Training SILVA 18S feature classifiers and Taxonomic annotation

SoilRotifer · February 21, 2023, 5:31pm

I would recommend using the latest version of of the QIIME 2 formatted SILVA database (version 138) as provided on our Data resources page. The base sequence and taxonomy files, from which you can extract your amplicon region and use as input to train your own classifier are provided here. These file were generated using RESCRIPt.

Alternatively, you can download and curate your own version of the SILVA database, in any way you'd like using this tutorial as a guide.

This is generally explained in this part of the linked tutorial. Feel free to curate the database in a way that best suites your needs. Skip, reorder, or change, the various steps as needed.

Not all reference sequences within SILVA may have a region that matches your primer pairs. Or the primers may simply not match well enough. For more details, read this tutorial, which can also be used in conjunction with the base RESCRIPt SILVA tutorial.
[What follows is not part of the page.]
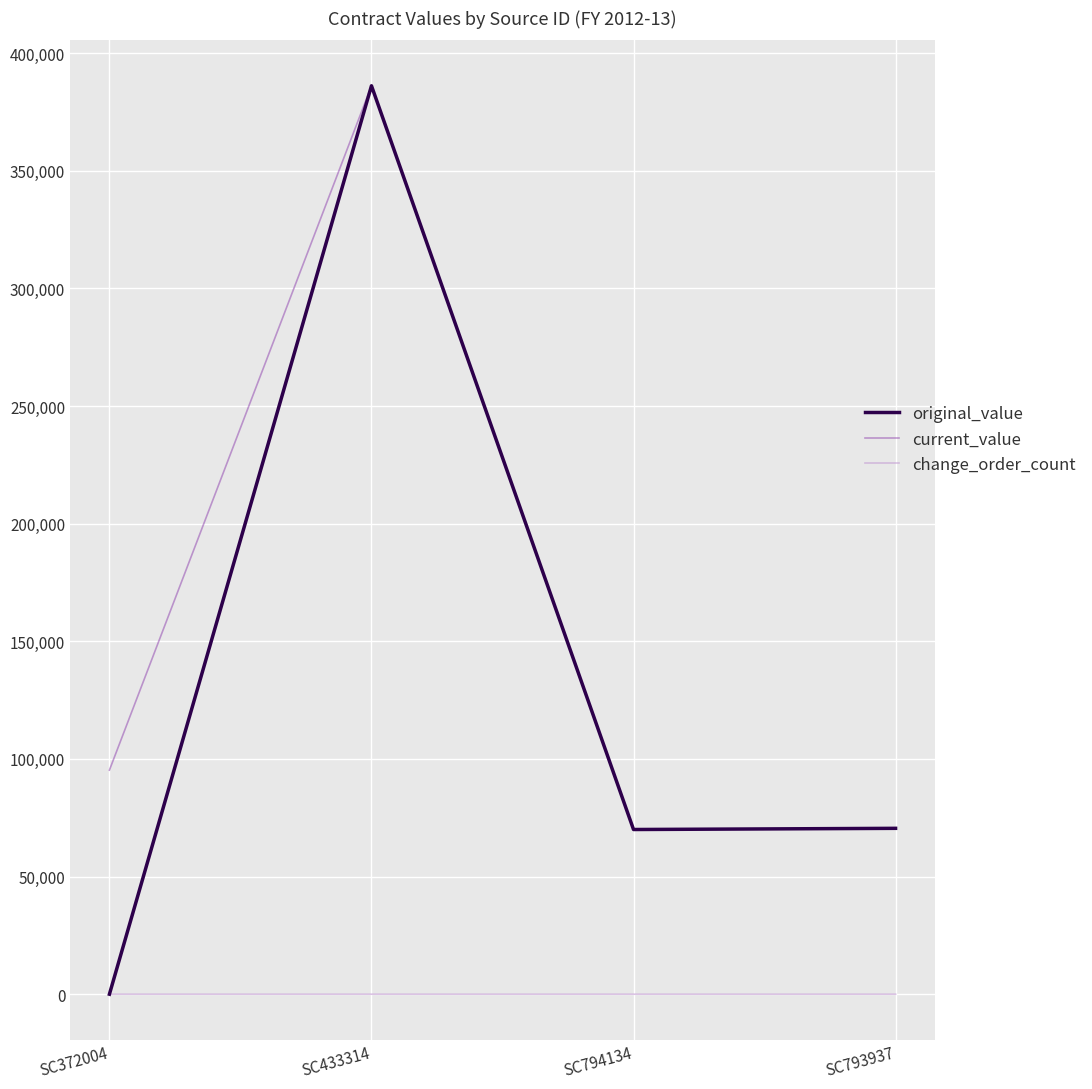

After their last crossing, which series has the higher values: change_order_count or original_value?

original_value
Well you can run the following command to generate a taxonomy file that only contains the taxonomy of your representative sequences. You can run this twice, once on the full-length references, and another on the extracted amplicons:

qiime rescript filter-taxa \
    --i-taxonomy taxonomy.qza \
    --m-ids-to-keep-file rep-seqs.qza \
    --o-filtered-taxonomy rep-seqs-taxonomy.qza

Then you can tabulate (visualize) each of the outputs like so:

qiime metadata tabulate \
    --m-input-file rep-seqs-taxonomy.qza \
    --o-visualization rep-seqs-taxonomy.qzv

You can also then export the tsv file from the visualizers and view them in a spreadsheet program too.

There is no simple answer to this, sometimes an amplicon specific classifier is better, other times, not so much... However, you can use some of the RESCRIPt tools to evaluate the reference databases to one another and see which might be better overall.